6.Branch: Checkout to a new branch so that you can easily keep track of all your changes under a branch

git checkout -b {branch-name}

eg. git checkout -b typo-fixes

Staging Changes:

7.Add: This is the first step of the staging process. (’.’ in the command stands for all). The command indirectly reads ‘git add all changes’

git add .

8.Commit: This is the second step of staging your changes to be pushed

git commit -m "{commit message}"

eg. git commit -m "Updated Slack links"
  • At this point, you can check the status to ensure you’re on track 9.Push: After confirming, make a push to the repo
git push

Finishing Steps:

After making a push, there are a few other steps to follow until completion:

  1. Create a pull request: Create a pull request to notify the owners or maintainers that you’ve made changes that you’ll like to be added to the project
  2. Link to Issue: It’s ideal to add a comment to your pr and link an issue. This ensures that once the pr is approved and merged, that issue will be closed. The shortcut to do this is using the command: Resolves {issue link}. This is shown in the gif below.

issueandpr.gif

  1. Reviewer: For most open source projects, you have to assign a reviewer. This is a knowledgeable member of the project, who can review your pr and in some cases, the one who created the issue.
  2. Review: The owners of the repo will take time to review your pr to see if it doesn’t have any conflicts i.e it won’t cause any bugs when merged.
  3. Merge: Once they’re convinced that your pr resolves the issue it’s supposed to resolve, they’ll merge and most times, you’ll get an email indicating that your pr has been approved and merged. The email may look something like the below

merged.png

PS: If you’re convinced you can resolve that particular issue, then before you begin, assign the issue to yourself so that all contributors can see that you’re working on it. Do that by clicking on ‘assignees’ at the far right of the issue page.

Conclusion

Overall, contributing to open-source should be an essential part of every developer’s journey.
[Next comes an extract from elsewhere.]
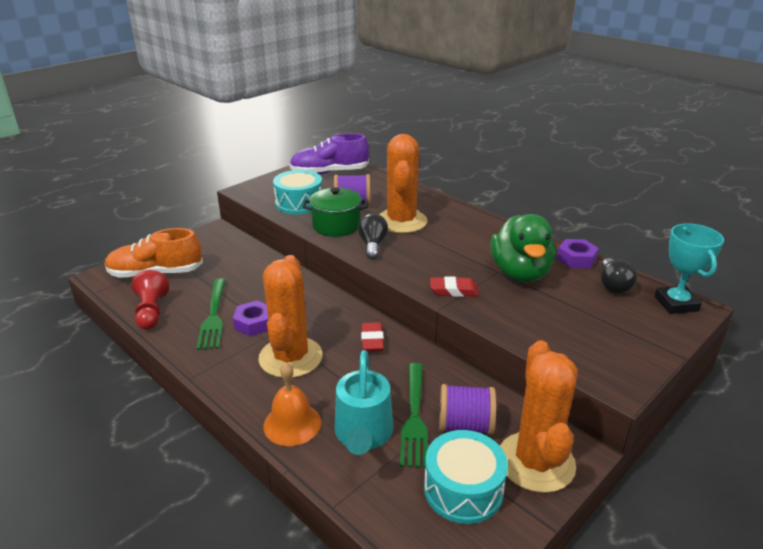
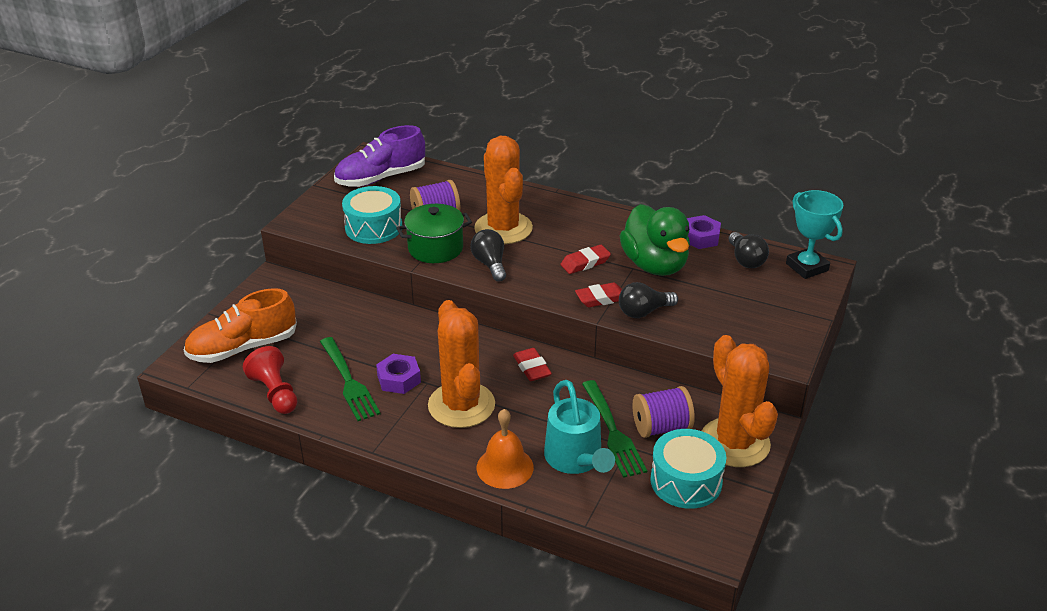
camera: 20 degrees left, 5 degrees up
none -> red eraser [560,245,611,274]
none -> black light bulb [619,282,678,318]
Especially for beginners, this is because it comes with so many benefits. Not only does it give you an opportunity to practice with real-life projects, but it also proves to potential employers that you can work in a team. It’s also a way of giving back, which is a thoughtful and honourable thing to do. Very important to note that the commands we’ve just learnt are also to be used beyond open-source, for personal projects and at work etc.

In the next tutorial, we’ll learn some intermediate git commands that are very likely to save your life as a developer.

Thanks for reading 👋🏾. I hope you found this helpful.